> [SUPPLIED DATA]
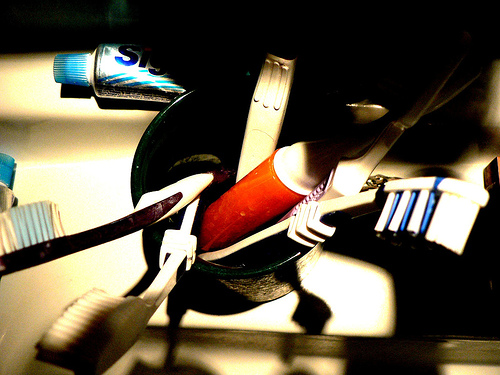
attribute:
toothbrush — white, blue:
[287, 177, 489, 255]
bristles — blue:
[373, 191, 479, 256]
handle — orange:
[201, 139, 306, 255]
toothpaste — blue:
[53, 43, 183, 103]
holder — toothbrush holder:
[131, 80, 337, 303]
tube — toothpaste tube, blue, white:
[53, 42, 186, 103]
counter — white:
[0, 54, 499, 372]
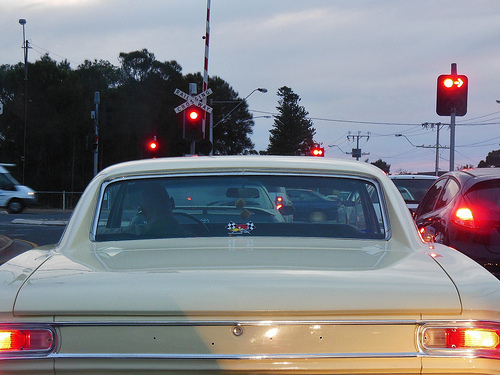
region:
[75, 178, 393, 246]
back window of car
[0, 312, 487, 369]
back lights of car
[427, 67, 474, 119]
traffic light points right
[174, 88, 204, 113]
rail crossing sign is on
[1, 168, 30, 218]
side of the car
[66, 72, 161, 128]
the trees are dark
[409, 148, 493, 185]
roof of the car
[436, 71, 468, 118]
traffic light turned red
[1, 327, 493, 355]
break lights on the car are on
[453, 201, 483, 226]
red lit break light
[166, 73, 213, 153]
railroad crossing light turned red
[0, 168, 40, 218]
van driving to the right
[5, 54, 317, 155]
pine trees in the background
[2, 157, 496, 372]
tan colored car waiting at a red light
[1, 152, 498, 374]
vehicles stopped because of the red light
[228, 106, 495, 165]
telephone pole wires in the background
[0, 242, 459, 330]
trunk door of the vehicle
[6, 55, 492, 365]
A car at a red light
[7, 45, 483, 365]
A car at a red light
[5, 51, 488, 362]
A car at a red light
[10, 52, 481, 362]
A car at a red light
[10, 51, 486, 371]
A car at a red light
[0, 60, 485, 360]
A car at a red light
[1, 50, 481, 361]
A car at a red light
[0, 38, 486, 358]
A car at a red light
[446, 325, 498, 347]
this is the light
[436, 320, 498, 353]
the light is on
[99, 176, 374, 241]
this is a window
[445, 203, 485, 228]
the light is red in color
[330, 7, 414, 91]
this is the sky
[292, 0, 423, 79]
the sky is grey in color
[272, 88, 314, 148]
this is a tree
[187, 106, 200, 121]
the light is on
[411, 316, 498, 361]
a right rear light.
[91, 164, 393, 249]
a rear windshield on a car.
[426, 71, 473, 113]
a red traffic light near a street.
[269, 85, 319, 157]
a tall green pine tree.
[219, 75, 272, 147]
a street light above a car.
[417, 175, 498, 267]
a car to the right of another car.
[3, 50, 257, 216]
a forest of green trees.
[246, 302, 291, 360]
light reflecting on a car.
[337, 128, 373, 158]
a tall power pole.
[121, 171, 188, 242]
a person sitting in a car.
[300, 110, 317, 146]
green leaves on the tree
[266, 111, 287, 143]
green leaves on the tree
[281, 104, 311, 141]
green leaves on the tree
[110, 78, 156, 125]
green leaves on the tree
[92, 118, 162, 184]
green leaves on the tree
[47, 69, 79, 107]
green leaves on the tree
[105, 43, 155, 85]
green leaves on the tree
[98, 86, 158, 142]
green leaves on the tree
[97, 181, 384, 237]
window of a car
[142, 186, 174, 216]
head of a man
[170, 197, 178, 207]
ear of a man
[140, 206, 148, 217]
ear of a man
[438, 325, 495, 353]
the light is on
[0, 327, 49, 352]
the light is on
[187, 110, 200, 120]
the light is on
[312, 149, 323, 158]
the light is on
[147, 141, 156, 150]
the light is on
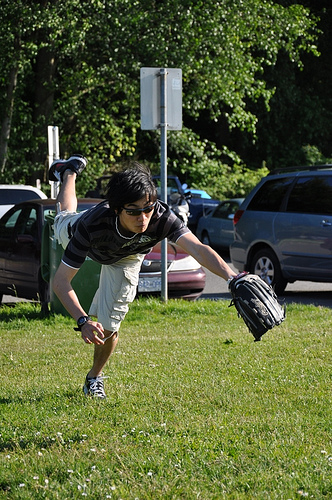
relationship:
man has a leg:
[45, 154, 283, 398] [45, 156, 85, 248]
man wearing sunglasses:
[45, 154, 283, 398] [121, 204, 154, 217]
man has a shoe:
[45, 154, 283, 398] [44, 155, 86, 182]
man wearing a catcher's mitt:
[45, 154, 283, 398] [227, 269, 285, 342]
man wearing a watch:
[45, 154, 283, 398] [73, 314, 90, 331]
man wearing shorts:
[45, 154, 283, 398] [54, 210, 147, 335]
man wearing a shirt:
[45, 154, 283, 398] [61, 200, 191, 270]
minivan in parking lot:
[229, 166, 331, 293] [0, 261, 331, 306]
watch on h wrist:
[73, 314, 90, 331] [73, 309, 90, 330]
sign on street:
[48, 125, 59, 199] [0, 261, 331, 306]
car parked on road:
[1, 199, 205, 303] [0, 261, 331, 306]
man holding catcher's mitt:
[45, 154, 283, 398] [227, 269, 285, 342]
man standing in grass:
[45, 154, 283, 398] [1, 299, 331, 499]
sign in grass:
[140, 66, 182, 131] [1, 299, 331, 499]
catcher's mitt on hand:
[227, 269, 285, 342] [228, 271, 239, 279]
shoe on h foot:
[44, 155, 86, 182] [45, 155, 87, 178]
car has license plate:
[1, 199, 205, 303] [138, 275, 162, 291]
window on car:
[1, 207, 22, 237] [1, 199, 205, 303]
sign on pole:
[140, 66, 182, 131] [158, 67, 168, 303]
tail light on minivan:
[233, 208, 244, 223] [229, 166, 331, 293]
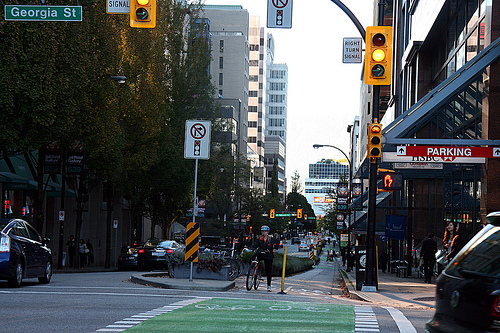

> [WORK INSTRUCTIONS] Copy out all of the material above word for word, leaving the pictures out.

> [ANSWER SPACE]
attribute:
toothbrush — white, blue:
[287, 177, 489, 255]
bristles — blue:
[373, 191, 479, 256]
handle — orange:
[201, 139, 306, 255]
toothpaste — blue:
[53, 43, 183, 103]
holder — toothbrush holder:
[131, 80, 337, 303]
tube — toothpaste tube, blue, white:
[53, 42, 186, 103]
counter — white:
[0, 54, 499, 372]
region:
[75, 178, 393, 246]
back window of car
[0, 312, 487, 369]
back lights of car
[427, 67, 474, 119]
traffic light points right
[174, 88, 204, 113]
rail crossing sign is on
[1, 168, 30, 218]
side of the car
[66, 72, 161, 128]
the trees are dark
[409, 148, 493, 185]
roof of the car
[436, 71, 468, 118]
traffic light turned red
[1, 327, 493, 355]
break lights on the car are on
[453, 201, 483, 226]
red lit break light
[166, 73, 213, 153]
railroad crossing light turned red
[0, 168, 40, 218]
van driving to the right
[5, 54, 317, 155]
pine trees in the background
[2, 157, 496, 372]
tan colored car waiting at a red light
[1, 152, 498, 374]
vehicles stopped because of the red light
[228, 106, 495, 165]
telephone pole wires in the background
[0, 242, 459, 330]
trunk door of the vehicle
[6, 55, 492, 365]
A car at a red light
[7, 45, 483, 365]
A car at a red light
[5, 51, 488, 362]
A car at a red light
[10, 52, 481, 362]
A car at a red light
[10, 51, 486, 371]
A car at a red light
[0, 60, 485, 360]
A car at a red light
[1, 50, 481, 361]
A car at a red light
[0, 38, 486, 358]
A car at a red light
[446, 325, 498, 347]
this is the light
[436, 320, 498, 353]
the light is on
[99, 176, 374, 241]
this is a window
[445, 203, 485, 228]
the light is red in color
[330, 7, 414, 91]
this is the sky
[292, 0, 423, 79]
the sky is grey in color
[272, 88, 314, 148]
this is a tree
[187, 106, 200, 121]
the light is on
[411, 316, 498, 361]
a right rear light.
[91, 164, 393, 249]
a rear windshield on a car.
[426, 71, 473, 113]
a red traffic light near a street.
[269, 85, 319, 157]
a tall green pine tree.
[219, 75, 272, 147]
a street light above a car.
[417, 175, 498, 267]
a car to the right of another car.
[3, 50, 257, 216]
a forest of green trees.
[246, 302, 291, 360]
light reflecting on a car.
[337, 128, 373, 158]
a tall power pole.
[121, 171, 188, 242]
a person sitting in a car.
[300, 110, 317, 146]
green leaves on the tree
[266, 111, 287, 143]
green leaves on the tree
[281, 104, 311, 141]
green leaves on the tree
[110, 78, 156, 125]
green leaves on the tree
[92, 118, 162, 184]
green leaves on the tree
[47, 69, 79, 107]
green leaves on the tree
[105, 43, 155, 85]
green leaves on the tree
[98, 86, 158, 142]
green leaves on the tree
[97, 181, 384, 237]
window of a car
[142, 186, 174, 216]
head of a man
[170, 197, 178, 207]
ear of a man
[140, 206, 148, 217]
ear of a man
[438, 325, 495, 353]
the light is on
[0, 327, 49, 352]
the light is on
[187, 110, 200, 120]
the light is on
[312, 149, 323, 158]
the light is on
[147, 141, 156, 150]
the light is on
relationship:
man has a leg:
[45, 154, 283, 398] [45, 156, 85, 248]
man wearing sunglasses:
[45, 154, 283, 398] [121, 204, 154, 217]
man has a shoe:
[45, 154, 283, 398] [44, 155, 86, 182]
man wearing a catcher's mitt:
[45, 154, 283, 398] [227, 269, 285, 342]
man wearing a watch:
[45, 154, 283, 398] [73, 314, 90, 331]
man wearing shorts:
[45, 154, 283, 398] [54, 210, 147, 335]
man wearing a shirt:
[45, 154, 283, 398] [61, 200, 191, 270]
minivan in parking lot:
[229, 166, 331, 293] [0, 261, 331, 306]
watch on h wrist:
[73, 314, 90, 331] [73, 309, 90, 330]
sign on street:
[48, 125, 59, 199] [0, 261, 331, 306]
car parked on road:
[1, 199, 205, 303] [0, 261, 331, 306]
man holding catcher's mitt:
[45, 154, 283, 398] [227, 269, 285, 342]
man standing in grass:
[45, 154, 283, 398] [1, 299, 331, 499]
sign in grass:
[140, 66, 182, 131] [1, 299, 331, 499]
catcher's mitt on hand:
[227, 269, 285, 342] [228, 271, 239, 279]
shoe on h foot:
[44, 155, 86, 182] [45, 155, 87, 178]
car has license plate:
[1, 199, 205, 303] [138, 275, 162, 291]
window on car:
[1, 207, 22, 237] [1, 199, 205, 303]
sign on pole:
[140, 66, 182, 131] [158, 67, 168, 303]
tail light on minivan:
[233, 208, 244, 223] [229, 166, 331, 293]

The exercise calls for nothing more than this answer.